Go Fix Me A Turkey Pot Pie

I happened to glance at the back of a box of Band-Aids while I was brushing my teeth this morning and this is what I saw:

Now, I know this is just a few paragraphs that are supposed to give an old-timey feel-good summary on the origin of this company's flagship product. Or maybe it's just to fill otherwise blank space on the back of the box. Now that I think about it, I am probably one of the few people outside of the individuals responsible for the manufacture of the box itself that have actually read this little story.

Does anyone else feel like there are large chunks of the narrative that are not being told? I mean, really... That poor woman, toiling away while “suffering (???) from minor cuts and burns”? Are you trying to tell me that, before this invention, people just walked around with bleeding, seeping wounds and made no attempt to do anything about it? I realize medical knowledge in 1920 was only moderately more advanced than leech-craft but c'mon... nothing? NOTHING?!

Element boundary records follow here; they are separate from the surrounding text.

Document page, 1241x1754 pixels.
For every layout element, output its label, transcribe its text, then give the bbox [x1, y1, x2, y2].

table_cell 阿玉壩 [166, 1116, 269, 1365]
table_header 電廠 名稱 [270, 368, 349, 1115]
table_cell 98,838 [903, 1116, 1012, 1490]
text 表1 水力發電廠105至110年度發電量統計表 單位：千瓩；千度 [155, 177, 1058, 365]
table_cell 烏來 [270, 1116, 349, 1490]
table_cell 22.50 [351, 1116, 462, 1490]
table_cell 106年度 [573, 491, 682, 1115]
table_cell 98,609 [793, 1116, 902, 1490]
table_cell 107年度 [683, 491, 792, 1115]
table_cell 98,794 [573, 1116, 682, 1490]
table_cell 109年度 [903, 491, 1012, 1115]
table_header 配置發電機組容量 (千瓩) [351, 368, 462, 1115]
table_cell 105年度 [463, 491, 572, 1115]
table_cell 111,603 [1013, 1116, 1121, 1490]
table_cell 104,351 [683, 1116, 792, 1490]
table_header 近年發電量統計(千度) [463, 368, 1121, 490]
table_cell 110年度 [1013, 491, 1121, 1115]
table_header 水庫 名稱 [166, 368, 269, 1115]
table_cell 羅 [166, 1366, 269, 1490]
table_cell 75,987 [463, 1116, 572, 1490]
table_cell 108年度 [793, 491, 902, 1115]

No. Something is missing from this story. But what? Even one more sentence would tie it all together, but where should it go? Let's see if we can fill in some of the gaps. Maybe one or more of the following patches can help us Sherlock Holmes our way into a cogent plotline. Just pick one and shoehorn it into the story where you think it makes the most sense.
  1. … gingerly stepped over the carcass of a fearsome badger that had obviously been choked to death by a woman's apron strings after an hours-long battle in the kitchen, when he noticed his wife suffering from minor cuts and burns...
  2. “Yes, I know I look a fright, Mable. I am so clumsy sometimes. I mean, just yesterday I repeatedly tripped and fell into my husband's fountain-pen-nib-and-lit-cigar-butt collection. That's the noise you must have heard last ni... oh my God he's home early go go go go...”
  3. … because cotton-buyers in the early twentieth century always kept a roll of surgical tape on them at all times, being the only ones outside of doctors and clergy deemed trustworthy enough to handle the magic healing paper...
  4. After the wounds were healed she was repeatedly re-injured in a like manner to act as an experimental control to quantify how much longer the healing process was without the bandages...
  5. After roughly packing enough raw cotton into her wounds to prevent her from passing out from blood loss until after the roast was done...
Ok, fine. It's probably not any of these. But something is not right here... Do you have an idea? I'm all ears.